The following January he was hired as a range detective in Lusk. His job took him all over Wyoming as well as neighboring states in pursuit of lawbreakers. Then, in 1976, following the death of his elder son, Samuel, in a car accident, Cantrell and his wife, Nancy, decided to return to Rock Springs, where he worked for undersheriff Jim Stark.

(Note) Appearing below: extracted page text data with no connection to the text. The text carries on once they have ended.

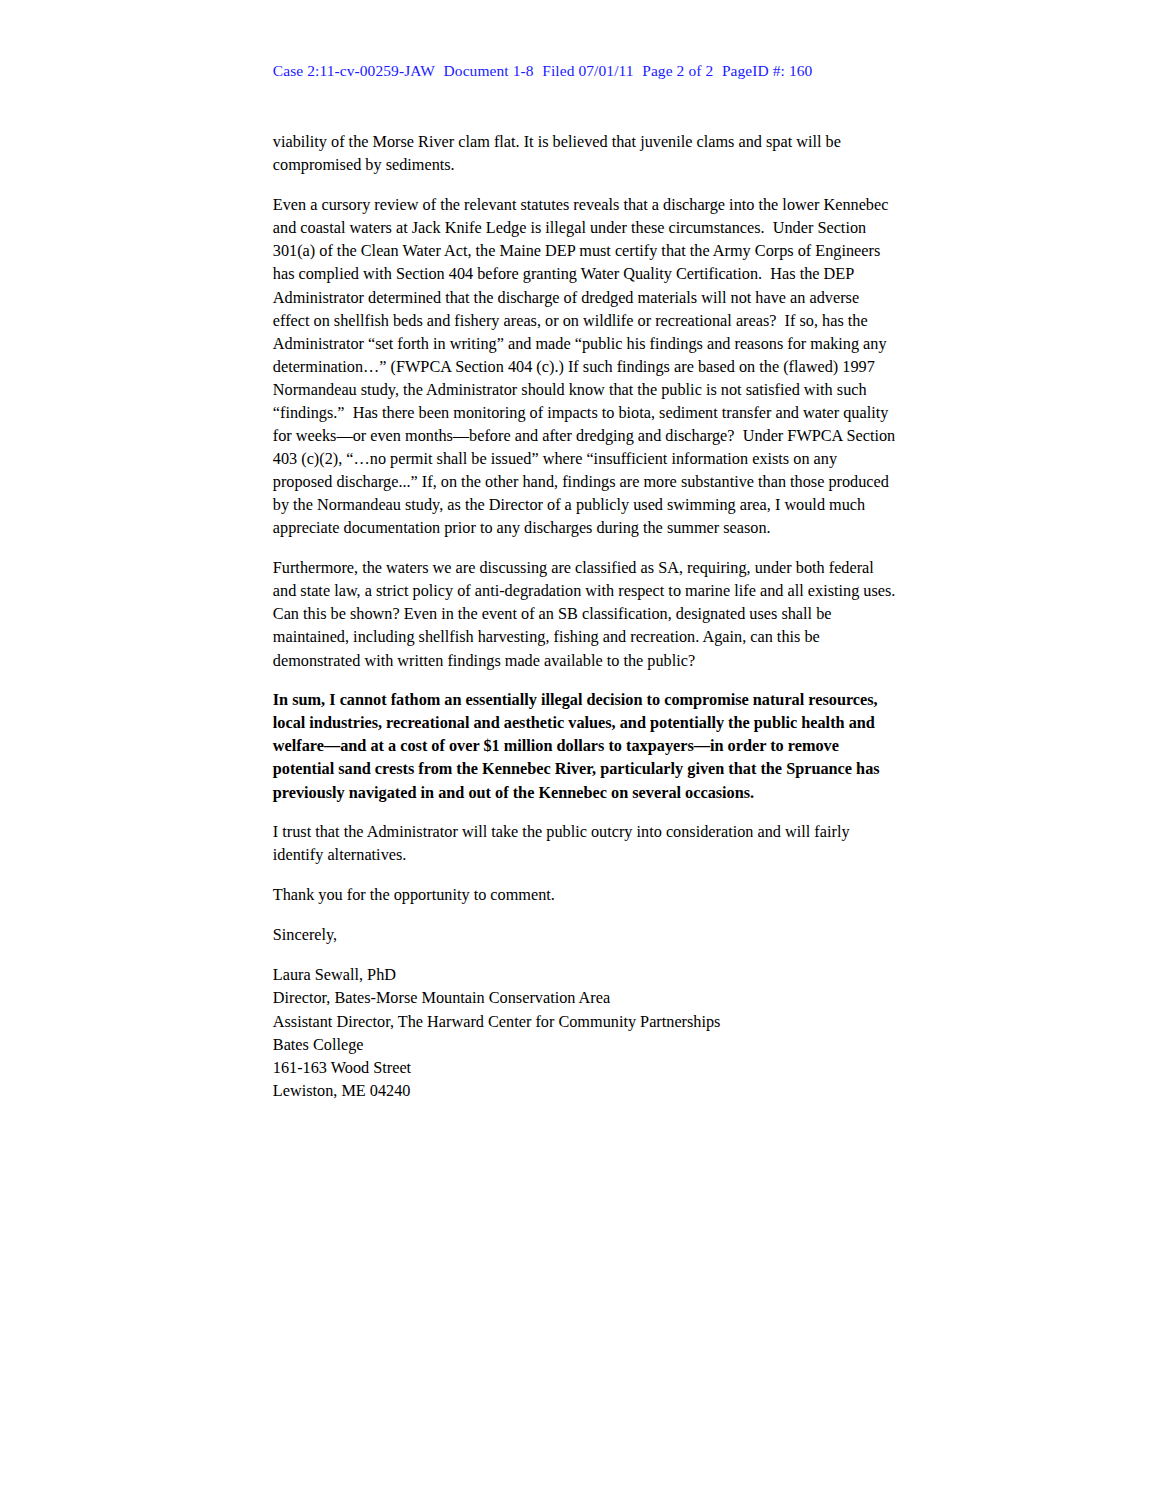Case 2:11-cv-00259-JAW Document 1-8 Filed 07/01/11 Page 2 of 2 PageID #: 160
viability of the Morse River clam flat. It is believed that juvenile clams and spat will be compromised by sediments.
Even a cursory review of the relevant statutes reveals that a discharge into the lower Kennebec and coastal waters at Jack Knife Ledge is illegal under these circumstances. Under Section 301(a) of the Clean Water Act, the Maine DEP must certify that the Army Corps of Engineers has complied with Section 404 before granting Water Quality Certification. Has the DEP Administrator determined that the discharge of dredged materials will not have an adverse effect on shellfish beds and fishery areas, or on wildlife or recreational areas? If so, has the Administrator “set forth in writing” and made “public his findings and reasons for making any determination…” (FWPCA Section 404 (c).) If such findings are based on the (flawed) 1997 Normandeau study, the Administrator should know that the public is not satisfied with such “findings.” Has there been monitoring of impacts to biota, sediment transfer and water quality for weeks—or even months—before and after dredging and discharge? Under FWPCA Section 403 (c)(2), “…no permit shall be issued” where “insufficient information exists on any proposed discharge...” If, on the other hand, findings are more substantive than those produced by the Normandeau study, as the Director of a publicly used swimming area, I would much appreciate documentation prior to any discharges during the summer season.
Furthermore, the waters we are discussing are classified as SA, requiring, under both federal and state law, a strict policy of anti-degradation with respect to marine life and all existing uses. Can this be shown? Even in the event of an SB classification, designated uses shall be maintained, including shellfish harvesting, fishing and recreation. Again, can this be demonstrated with written findings made available to the public?
In sum, I cannot fathom an essentially illegal decision to compromise natural resources, local industries, recreational and aesthetic values, and potentially the public health and welfare—and at a cost of over $1 million dollars to taxpayers—in order to remove potential sand crests from the Kennebec River, particularly given that the Spruance has previously navigated in and out of the Kennebec on several occasions.
I trust that the Administrator will take the public outcry into consideration and will fairly identify alternatives.
Thank you for the opportunity to comment.
Sincerely,
Laura Sewall, PhD
Director, Bates-Morse Mountain Conservation Area
Assistant Director, The Harward Center for Community Partnerships
Bates College
161-163 Wood Street
Lewiston, ME 04240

The following year Cantrell assumed the post of safety director of a badly demoralized Rock Springs police force. He then formed a detective division from existing officers and hired Michael Rosa as an undercover detective.

==The killing of Michael Rosa==

The events leading to Cantrell shooting fellow officer Michael Rosa are disputed, although Cantrell was later acquitted of all charges through the efforts of his attorney, Gerry Spence. In one version of the events, Rosa, an undercover narcotics detective in Rock Springs was scheduled to testify about local corruption he had witnessed. This investigation was initiated by the former public safety director, Clyde Kemp, and by a 1977 60 Minutes exposé detailing Rock Springs City Hall-police corruption in drugs, prostitution and mob-activity, driven by an energy boom cycle of the town.

Several evenings before Rosa's scheduled grand jury testimony, Cantrell is said by an investigative piece in People to have called Officer Rosa to his car and after he entered, shot him at point-blank range in the forehead while Rosa's gun was still holstered. The death of Rosa, who had widely complained about Rock Springs corruption, stalled the investigation and prevented him from implicating Cantrell or other Rock Springs officials. Two days after Rosa was killed, his wife's home was broken into and all of Rosa's confidential case files on corruption were stolen.

An alternative Cantrell-Spence friendly version is presented in an A&E City Confidential documentary, "Deadly Shootout in the Wild West" (starting at 15:00). In this version, a drug-addicted and unstable Rosa provoked the shooting. Cantrell had admonished Rosa for appearing on the witness stand in an unkempt manner. Cantrell said that Rosa later threatened him at the Sweetwater County Courthouse. Cantrell asked Rosa to meet him at the Silver Dollar on the afternoon of July 14, 1978, and, at one point, Rosa angrily said, "Where's your gun, old man?" Rosa had incurred a forty-dollar discrepancy on a drug-buying transaction and was also involved with a Rock Springs radio dispatcher, two situations that could have led to the married officer's dismissal from the force.

That evening Cantrell was called at his home by Sergeant Callas, who wanted to discuss Rosa's $40 discrepancy with his boss at the station. The two men later drove to the Silver Dollar Bar with police officer Matt Bider to talk to Rosa, although this would seem to be a very unusual time and place to talk to an undercover detective about a petty cash dispute. Rosa came out of the bar to see the three men, apparently very angry. He got into the car and sat in the back next to Bider and behind Callas, who was sitting in the driver's seat. Cantrell was sitting in the front passenger's seat.

Callas asked for Rosa's social security number. As he was writing it down, Cantrell claimed that he looked round and saw Rosa go for a gun. At that point he shot him. Cantrell then called in the FBI, the state criminal investigation department and the highway patrol to investigate, and booked himself into jail, expecting a routine hearing. Instead, he was sent to the Evanston State Mental Hospital, where he was confined to a small cell for ten days. He was then released on $250,000 bond and told to get out of town, but not the state.

Cantrell engaged Gerry Spence to defend him. At first Spence refused to take the case, but changed his mind after hearing Cantrell's version of what happened. Acquitted by a jury after less than two hours of deliberation, Cantrell found that the general public had not accepted the verdict. His safety director's job had been abolished and he eventually found work as a range detective in South Dakota.

Cantrell died June 11, 2004, at the L.D.S. Hospital in Salt Lake City, Utah, following a brief illness.